L’édito du mois

25 septembre 2017

ÉDITO DU MOIS

La TOUSSAINT

…Ils sont beaux sur la montagne, les pas de ceux qui portent la bonne nouvelle, qui annoncent le salut et la paix.

Comme son nom l’indique, la Toussaint est la fête de tous les saints. Chaque 1er novembre, l’Eglise honore ainsi la foule innombrable de ceux et celles qui ont été des vivants et lumineux témoins du Christ.

Si un certain nombre d’entre eux ont été officiellement reconnus, à l’issue d’une procédure dite de « canonisation » et nous sont donnés en modèles, l’Eglise sait bien que beaucoup d’autres ont également vécu dans la fidélité à l’Evangile et au service de tous. Forts de cette conviction, les chrétiens célèbrent tous les saints connus et inconnus.

Cette fête est aussi une occasion de rappeler que tous les hommes sont appelés à la sainteté, par des chemins différents, parfois surprenants ou inattendus, mais tous accessibles. Les saints ne sont pas des êtres inaccessibles, qui planent dans les hautes sphères de la perfection. Ils sont bien des hommes et des femmes comme nous.

C’est dire que la sainteté n’est pas l’apanage d’une élite : elle concerne tous ceux et celles qui choisissent de mettre leurs pas dans ceux du Christ. La vie de ces saints constitue une véritable catéchèse vivante et proche de nous. Elle nous montre l’actualité de la bonne nouvelle et la présence agissante de l’Esprit Saint parmi les hommes.

Témoins de l’amour de Dieu, ces hommes et ces femmes nous sont proches aussi par leur cheminement – ils ne sont pas devenus saints du jour au lendemain – par leur doute, leur questionnement en un mot : leur humanité.

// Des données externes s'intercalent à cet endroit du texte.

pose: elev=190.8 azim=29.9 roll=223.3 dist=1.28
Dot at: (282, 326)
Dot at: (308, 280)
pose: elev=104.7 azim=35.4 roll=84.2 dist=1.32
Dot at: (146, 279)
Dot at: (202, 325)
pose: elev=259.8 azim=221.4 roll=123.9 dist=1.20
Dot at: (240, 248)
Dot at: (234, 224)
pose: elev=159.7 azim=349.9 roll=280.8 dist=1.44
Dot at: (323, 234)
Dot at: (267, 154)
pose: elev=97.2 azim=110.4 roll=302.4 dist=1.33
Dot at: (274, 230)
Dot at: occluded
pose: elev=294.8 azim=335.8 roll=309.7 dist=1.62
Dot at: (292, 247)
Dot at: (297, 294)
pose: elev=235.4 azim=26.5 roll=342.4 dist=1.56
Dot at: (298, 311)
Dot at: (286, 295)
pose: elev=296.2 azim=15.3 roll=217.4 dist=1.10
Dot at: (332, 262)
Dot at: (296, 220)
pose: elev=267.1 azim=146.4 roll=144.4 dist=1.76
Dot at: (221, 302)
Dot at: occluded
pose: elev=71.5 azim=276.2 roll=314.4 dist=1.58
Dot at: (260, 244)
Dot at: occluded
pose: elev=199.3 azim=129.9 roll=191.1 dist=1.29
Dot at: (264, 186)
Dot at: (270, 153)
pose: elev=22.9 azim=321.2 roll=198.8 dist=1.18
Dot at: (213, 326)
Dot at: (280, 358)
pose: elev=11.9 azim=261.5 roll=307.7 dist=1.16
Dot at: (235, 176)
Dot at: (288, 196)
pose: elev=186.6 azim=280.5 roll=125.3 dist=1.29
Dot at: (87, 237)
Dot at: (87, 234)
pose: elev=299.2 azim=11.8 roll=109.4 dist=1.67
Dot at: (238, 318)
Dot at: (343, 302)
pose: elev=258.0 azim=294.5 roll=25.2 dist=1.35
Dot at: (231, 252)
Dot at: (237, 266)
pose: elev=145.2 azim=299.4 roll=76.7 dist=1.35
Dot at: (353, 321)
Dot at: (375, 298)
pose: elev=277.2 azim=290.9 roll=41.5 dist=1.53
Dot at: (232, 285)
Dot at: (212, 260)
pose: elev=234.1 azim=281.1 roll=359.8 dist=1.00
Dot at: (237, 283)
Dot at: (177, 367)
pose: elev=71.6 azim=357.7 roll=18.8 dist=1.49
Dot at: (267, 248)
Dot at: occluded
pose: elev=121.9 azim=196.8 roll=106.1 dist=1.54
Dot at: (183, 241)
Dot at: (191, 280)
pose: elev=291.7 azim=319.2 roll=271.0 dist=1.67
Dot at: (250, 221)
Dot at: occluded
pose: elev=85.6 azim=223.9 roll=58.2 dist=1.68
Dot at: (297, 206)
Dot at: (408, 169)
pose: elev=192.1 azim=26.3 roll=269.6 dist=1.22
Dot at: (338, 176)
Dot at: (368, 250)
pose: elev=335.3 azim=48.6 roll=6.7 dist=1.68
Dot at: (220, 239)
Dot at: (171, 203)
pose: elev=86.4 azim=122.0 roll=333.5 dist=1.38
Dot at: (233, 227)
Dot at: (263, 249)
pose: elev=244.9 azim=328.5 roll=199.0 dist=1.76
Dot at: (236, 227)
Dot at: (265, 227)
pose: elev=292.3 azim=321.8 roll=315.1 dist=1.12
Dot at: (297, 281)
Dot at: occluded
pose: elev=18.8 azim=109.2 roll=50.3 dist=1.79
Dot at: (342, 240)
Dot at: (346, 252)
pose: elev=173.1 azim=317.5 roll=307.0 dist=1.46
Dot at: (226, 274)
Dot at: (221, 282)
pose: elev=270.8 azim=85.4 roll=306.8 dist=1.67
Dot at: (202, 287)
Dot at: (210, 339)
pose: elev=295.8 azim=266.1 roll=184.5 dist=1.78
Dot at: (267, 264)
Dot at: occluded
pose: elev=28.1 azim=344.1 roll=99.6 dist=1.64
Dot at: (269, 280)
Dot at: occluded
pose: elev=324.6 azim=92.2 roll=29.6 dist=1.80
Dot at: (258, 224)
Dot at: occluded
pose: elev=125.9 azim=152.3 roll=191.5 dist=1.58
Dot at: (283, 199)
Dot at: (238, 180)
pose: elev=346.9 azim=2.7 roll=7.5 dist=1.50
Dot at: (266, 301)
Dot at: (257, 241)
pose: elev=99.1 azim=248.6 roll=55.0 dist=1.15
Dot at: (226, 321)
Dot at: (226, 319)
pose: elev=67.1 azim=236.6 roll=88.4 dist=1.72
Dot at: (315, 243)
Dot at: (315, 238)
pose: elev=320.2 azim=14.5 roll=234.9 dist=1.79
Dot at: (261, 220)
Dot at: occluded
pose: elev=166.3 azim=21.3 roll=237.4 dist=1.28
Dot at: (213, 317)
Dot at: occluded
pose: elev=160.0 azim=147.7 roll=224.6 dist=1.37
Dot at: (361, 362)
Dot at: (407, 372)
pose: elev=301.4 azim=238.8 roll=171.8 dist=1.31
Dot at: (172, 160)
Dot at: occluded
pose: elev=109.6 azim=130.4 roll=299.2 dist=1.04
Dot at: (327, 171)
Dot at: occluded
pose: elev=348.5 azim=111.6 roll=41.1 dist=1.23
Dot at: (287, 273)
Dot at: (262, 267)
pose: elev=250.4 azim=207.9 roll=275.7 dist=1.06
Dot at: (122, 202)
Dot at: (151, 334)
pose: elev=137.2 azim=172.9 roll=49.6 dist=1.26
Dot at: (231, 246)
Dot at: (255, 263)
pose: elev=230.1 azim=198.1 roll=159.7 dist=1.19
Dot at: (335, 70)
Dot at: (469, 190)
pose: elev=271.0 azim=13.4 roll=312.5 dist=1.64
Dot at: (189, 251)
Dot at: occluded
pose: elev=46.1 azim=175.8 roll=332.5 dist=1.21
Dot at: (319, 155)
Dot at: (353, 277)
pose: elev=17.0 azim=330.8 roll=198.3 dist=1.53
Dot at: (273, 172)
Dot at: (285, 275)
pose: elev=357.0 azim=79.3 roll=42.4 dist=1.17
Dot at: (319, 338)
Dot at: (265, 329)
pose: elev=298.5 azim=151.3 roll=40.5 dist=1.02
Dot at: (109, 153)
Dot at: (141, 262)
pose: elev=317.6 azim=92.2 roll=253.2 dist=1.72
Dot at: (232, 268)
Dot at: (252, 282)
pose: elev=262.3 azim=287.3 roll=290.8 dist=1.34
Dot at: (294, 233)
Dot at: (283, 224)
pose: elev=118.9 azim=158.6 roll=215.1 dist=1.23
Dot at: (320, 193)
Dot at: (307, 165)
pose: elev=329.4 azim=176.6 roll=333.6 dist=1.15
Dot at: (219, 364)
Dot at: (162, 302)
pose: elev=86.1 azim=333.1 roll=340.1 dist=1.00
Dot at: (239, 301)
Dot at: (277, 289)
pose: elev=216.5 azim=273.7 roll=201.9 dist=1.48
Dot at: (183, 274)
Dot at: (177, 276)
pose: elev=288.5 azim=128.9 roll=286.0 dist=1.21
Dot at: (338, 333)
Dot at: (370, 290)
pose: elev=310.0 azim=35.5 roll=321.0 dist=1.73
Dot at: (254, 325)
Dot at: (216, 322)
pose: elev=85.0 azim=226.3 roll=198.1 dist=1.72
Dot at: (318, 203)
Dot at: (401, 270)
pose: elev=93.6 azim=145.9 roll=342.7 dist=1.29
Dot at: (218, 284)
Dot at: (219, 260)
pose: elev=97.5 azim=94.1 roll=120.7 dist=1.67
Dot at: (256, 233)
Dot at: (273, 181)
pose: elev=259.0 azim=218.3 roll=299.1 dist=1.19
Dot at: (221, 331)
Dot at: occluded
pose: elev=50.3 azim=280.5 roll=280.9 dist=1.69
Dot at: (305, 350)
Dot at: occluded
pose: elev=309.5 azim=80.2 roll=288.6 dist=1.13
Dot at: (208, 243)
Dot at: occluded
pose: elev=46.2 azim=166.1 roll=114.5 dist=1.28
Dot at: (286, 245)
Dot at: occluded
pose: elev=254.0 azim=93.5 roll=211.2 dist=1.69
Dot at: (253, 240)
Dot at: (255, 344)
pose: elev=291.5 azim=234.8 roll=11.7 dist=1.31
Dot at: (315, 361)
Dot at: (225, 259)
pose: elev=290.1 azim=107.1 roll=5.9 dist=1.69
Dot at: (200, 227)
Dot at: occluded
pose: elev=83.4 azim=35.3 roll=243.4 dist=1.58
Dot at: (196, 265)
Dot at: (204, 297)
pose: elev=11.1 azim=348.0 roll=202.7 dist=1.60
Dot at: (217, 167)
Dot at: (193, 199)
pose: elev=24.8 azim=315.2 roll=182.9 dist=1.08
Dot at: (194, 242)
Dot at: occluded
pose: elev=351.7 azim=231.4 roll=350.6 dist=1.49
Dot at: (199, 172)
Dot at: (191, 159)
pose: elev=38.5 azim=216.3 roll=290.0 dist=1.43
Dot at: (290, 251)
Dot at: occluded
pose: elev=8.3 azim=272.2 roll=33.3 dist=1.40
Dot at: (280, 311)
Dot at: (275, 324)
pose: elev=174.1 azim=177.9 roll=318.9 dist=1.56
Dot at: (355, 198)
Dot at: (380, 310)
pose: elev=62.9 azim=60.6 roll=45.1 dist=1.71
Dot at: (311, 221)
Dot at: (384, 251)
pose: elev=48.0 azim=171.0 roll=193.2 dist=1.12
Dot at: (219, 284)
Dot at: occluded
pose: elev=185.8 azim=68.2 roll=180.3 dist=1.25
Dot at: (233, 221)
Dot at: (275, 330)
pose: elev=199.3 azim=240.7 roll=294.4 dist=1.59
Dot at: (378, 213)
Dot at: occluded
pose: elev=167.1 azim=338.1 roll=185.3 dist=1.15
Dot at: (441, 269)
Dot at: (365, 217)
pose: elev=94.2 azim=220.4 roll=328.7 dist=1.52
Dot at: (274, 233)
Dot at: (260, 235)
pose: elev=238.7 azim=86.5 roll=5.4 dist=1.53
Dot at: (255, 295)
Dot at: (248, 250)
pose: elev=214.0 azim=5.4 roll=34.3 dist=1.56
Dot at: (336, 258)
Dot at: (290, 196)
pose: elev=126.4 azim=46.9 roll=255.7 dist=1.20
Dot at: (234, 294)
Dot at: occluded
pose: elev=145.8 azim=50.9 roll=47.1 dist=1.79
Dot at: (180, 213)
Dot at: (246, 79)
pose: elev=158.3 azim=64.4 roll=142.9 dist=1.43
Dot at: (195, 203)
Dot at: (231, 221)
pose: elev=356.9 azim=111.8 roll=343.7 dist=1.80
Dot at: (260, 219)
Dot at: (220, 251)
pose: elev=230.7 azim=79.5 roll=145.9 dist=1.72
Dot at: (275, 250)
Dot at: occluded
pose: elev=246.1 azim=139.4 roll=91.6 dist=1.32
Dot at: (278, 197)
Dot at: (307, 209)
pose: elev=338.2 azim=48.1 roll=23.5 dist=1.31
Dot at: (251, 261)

Cette fête est l’anticipation dans nos vies de la Pâque du Christ. Elle nous fait goûter déjà à la joie de ceux qui ont mis le Christ au centre de leur vie et ont vécu dans l’Espérance de sa résurrection. Etre saint n’est pas une tâche impossible, Dieu ne nous demande pas de réaliser des choses qui dépassent nos forces. La sainteté est accueil de la parole de Dieu, fidélité et confiance en Dieu, bonté, justice, amour, pardon et paix. Elle ne consiste donc pas à opérer des miracles, si ce n’est le miracle dans la simplicité du geste : un sourire partagé, une attention gratuite, un geste d’amour, une parole bienveillante et réconfortante, une justice rendue, un pardon, une réconciliation vécus. Cette fête nous donne de saisir la sainteté dans ce qu’elle a de plus simple et de plus possible pour tous. Quand le petit Dominique SAVIO demande à Don Bosco ce qu’il faut faire pour devenir saint, la réponse qu’il reçoit est extraordinaire : la sainteté consiste à être joyeux… C’est-à-dire, accueillir et se laisser accueillir par la grâce de Dieu dans le quotidien en s’inscrivant dans la communion des saints, cette vaste

chaîne spirituelle qui relie dans l’Eglise visible et invisible, les croyants passés, présents et futurs et investie dans la personne, une force et une triple bienveillance à l’égard de Dieu, du prochain et de la création. En ces temps qui sont les nôtres, l’appel à la sainteté rejoint le besoin profond de notre humanité appelée à la foi en Dieu source de tout bien, la charité envers le prochain et un comportement écologique prudent, réfléchi, mesuré et respectueux de la création dans toute sa totalité.